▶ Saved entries
........

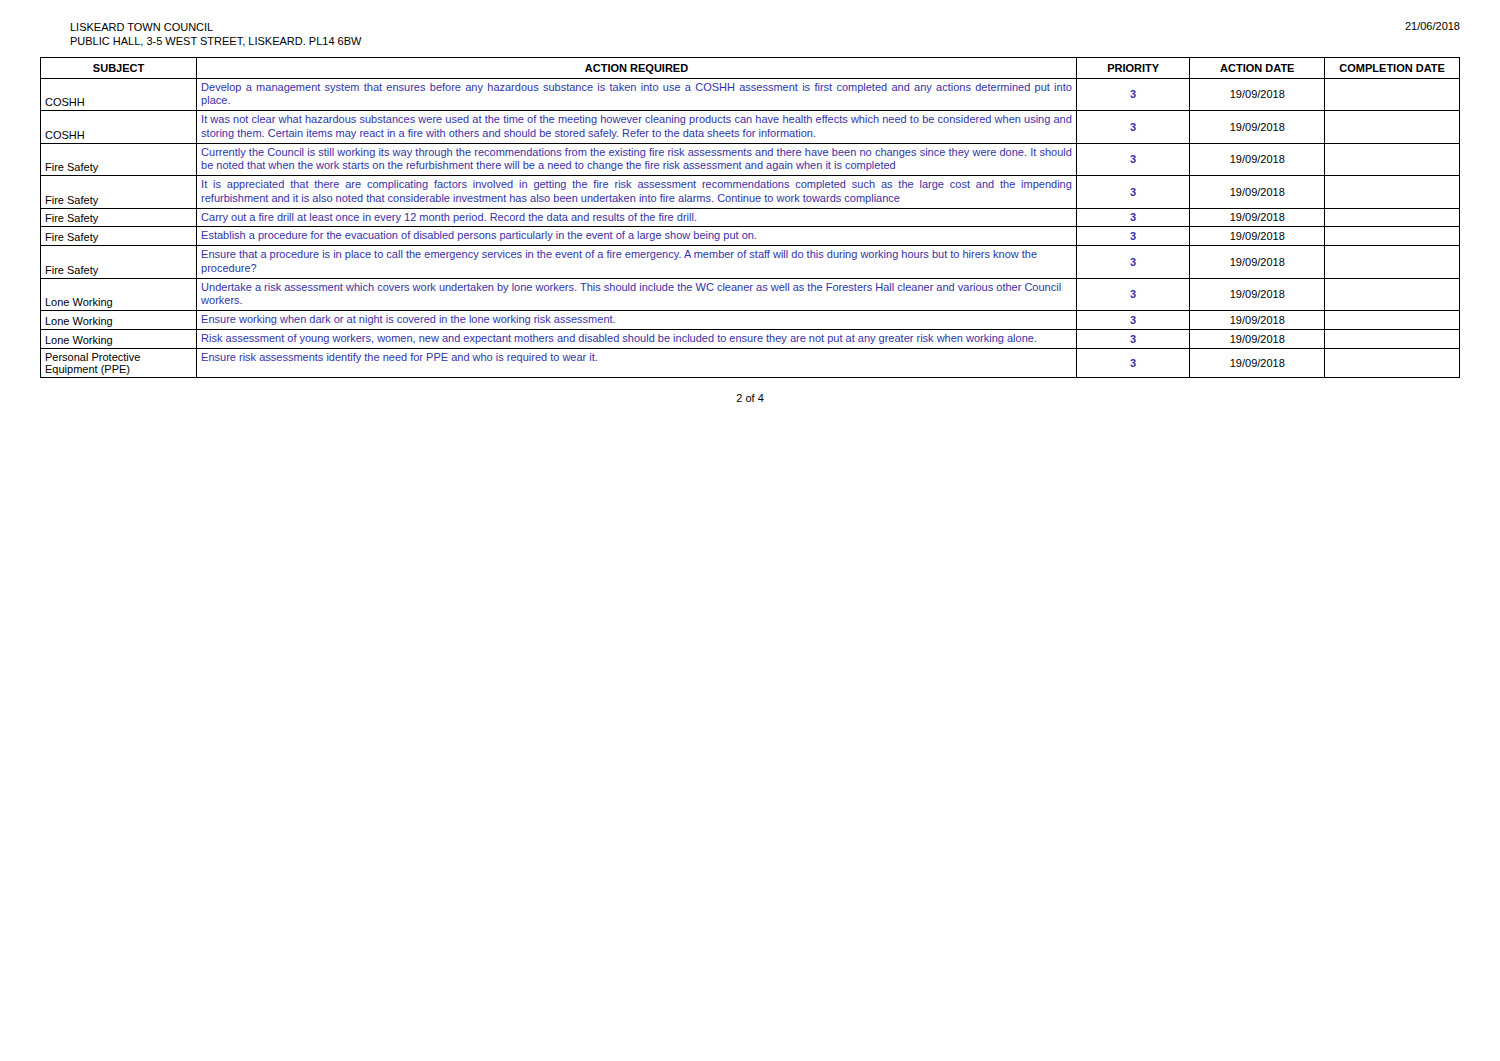LISKEARD TOWN COUNCIL
PUBLIC HALL, 3-5 WEST STREET, LISKEARD. PL14 6BW
21/06/2018
| SUBJECT | ACTION REQUIRED | PRIORITY | ACTION DATE | COMPLETION DATE |
| --- | --- | --- | --- | --- |
| COSHH | Develop a management system that ensures before any hazardous substance is taken into use a COSHH assessment is first completed and any actions determined put into place. | 3 | 19/09/2018 | |
| COSHH | It was not clear what hazardous substances were used at the time of the meeting however cleaning products can have health effects which need to be considered when using and storing them. Certain items may react in a fire with others and should be stored safely. Refer to the data sheets for information. | 3 | 19/09/2018 | |
| Fire Safety | Currently the Council is still working its way through the recommendations from the existing fire risk assessments and there have been no changes since they were done. It should be noted that when the work starts on the refurbishment there will be a need to change the fire risk assessment and again when it is completed | 3 | 19/09/2018 | |
| Fire Safety | It is appreciated that there are complicating factors involved in getting the fire risk assessment recommendations completed such as the large cost and the impending refurbishment and it is also noted that considerable investment has also been undertaken into fire alarms. Continue to work towards compliance | 3 | 19/09/2018 | |
| Fire Safety | Carry out a fire drill at least once in every 12 month period. Record the data and results of the fire drill. | 3 | 19/09/2018 | |
| Fire Safety | Establish a procedure for the evacuation of disabled persons particularly in the event of a large show being put on. | 3 | 19/09/2018 | |
| Fire Safety | Ensure that a procedure is in place to call the emergency services in the event of a fire emergency. A member of staff will do this during working hours but to hirers know the procedure? | 3 | 19/09/2018 | |
| Lone Working | Undertake a risk assessment which covers work undertaken by lone workers. This should include the WC cleaner as well as the Foresters Hall cleaner and various other Council workers. | 3 | 19/09/2018 | |
| Lone Working | Ensure working when dark or at night is covered in the lone working risk assessment. | 3 | 19/09/2018 | |
| Lone Working | Risk assessment of young workers, women, new and expectant mothers and disabled should be included to ensure they are not put at any greater risk when working alone. | 3 | 19/09/2018 | |
| Personal Protective Equipment (PPE) | Ensure risk assessments identify the need for PPE and who is required to wear it. | 3 | 19/09/2018 | |
2 of 4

........

▶ Required action
Write out the entries above in full and exactly; no pictures.

▶ Finished task
LISKEARD TOWN COUNCIL
PUBLIC HALL, 3-5 WEST STREET, LISKEARD. PL14 6BW
21/06/2018
| SUBJECT | ACTION REQUIRED | PRIORITY | ACTION DATE | COMPLETION DATE |
| --- | --- | --- | --- | --- |
| COSHH | Develop a management system that ensures before any hazardous substance is taken into use a COSHH assessment is first completed and any actions determined put into place. | 3 | 19/09/2018 | |
| COSHH | It was not clear what hazardous substances were used at the time of the meeting however cleaning products can have health effects which need to be considered when using and storing them. Certain items may react in a fire with others and should be stored safely. Refer to the data sheets for information. | 3 | 19/09/2018 | |
| Fire Safety | Currently the Council is still working its way through the recommendations from the existing fire risk assessments and there have been no changes since they were done. It should be noted that when the work starts on the refurbishment there will be a need to change the fire risk assessment and again when it is completed | 3 | 19/09/2018 | |
| Fire Safety | It is appreciated that there are complicating factors involved in getting the fire risk assessment recommendations completed such as the large cost and the impending refurbishment and it is also noted that considerable investment has also been undertaken into fire alarms. Continue to work towards compliance | 3 | 19/09/2018 | |
| Fire Safety | Carry out a fire drill at least once in every 12 month period. Record the data and results of the fire drill. | 3 | 19/09/2018 | |
| Fire Safety | Establish a procedure for the evacuation of disabled persons particularly in the event of a large show being put on. | 3 | 19/09/2018 | |
| Fire Safety | Ensure that a procedure is in place to call the emergency services in the event of a fire emergency. A member of staff will do this during working hours but to hirers know the procedure? | 3 | 19/09/2018 | |
| Lone Working | Undertake a risk assessment which covers work undertaken by lone workers. This should include the WC cleaner as well as the Foresters Hall cleaner and various other Council workers. | 3 | 19/09/2018 | |
| Lone Working | Ensure working when dark or at night is covered in the lone working risk assessment. | 3 | 19/09/2018 | |
| Lone Working | Risk assessment of young workers, women, new and expectant mothers and disabled should be included to ensure they are not put at any greater risk when working alone. | 3 | 19/09/2018 | |
| Personal Protective Equipment (PPE) | Ensure risk assessments identify the need for PPE and who is required to wear it. | 3 | 19/09/2018 | |
2 of 4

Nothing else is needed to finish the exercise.